Robert Bru
- Born: 30 January 1931 Salles-d'Aude, France
- Died: 9 May 2020 (aged 89) Salles-d'Aude, France

Rugby union career

Coaching career
- Years: Team
- 1980–1983: Stade Toulousain
- 1990–1992: RC Narbonne

= Robert Bru =

French rugby union coach (1931–2020)

Robert Bru (30 January 1931 – 9 May 2020) was a French rugby union coach.

==Biography==
Bru coached Stade Toulousain from 1980 to 1983 alongside Christian Gajan and Pierre Villepreux. He worked on screening and training young players within the club, and helped with the establishment of the Centre de formation du Stade toulousain in 1988. Very devoted to teaching, his intricate style of instruction was passed down to his successors, Villepreux and Jean-Claude Skrela.

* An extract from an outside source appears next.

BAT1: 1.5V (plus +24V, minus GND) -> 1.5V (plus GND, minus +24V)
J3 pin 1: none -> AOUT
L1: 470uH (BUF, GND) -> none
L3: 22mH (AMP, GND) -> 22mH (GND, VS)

Bru became technical director of the club, serving from 1984 to 1989.

After he left Stade Toulousain, Bru served as head coach of RC Narbonne from 1990 to 1992. With Bru at the helm, the club won the Challenge Yves du Manoir. He also directed the rugby concentration in sports studies at Paul Sabatier University in Toulouse.

Robert Bru died of natural causes on 9 May 2020 in Salles d'Aude at the age of 89.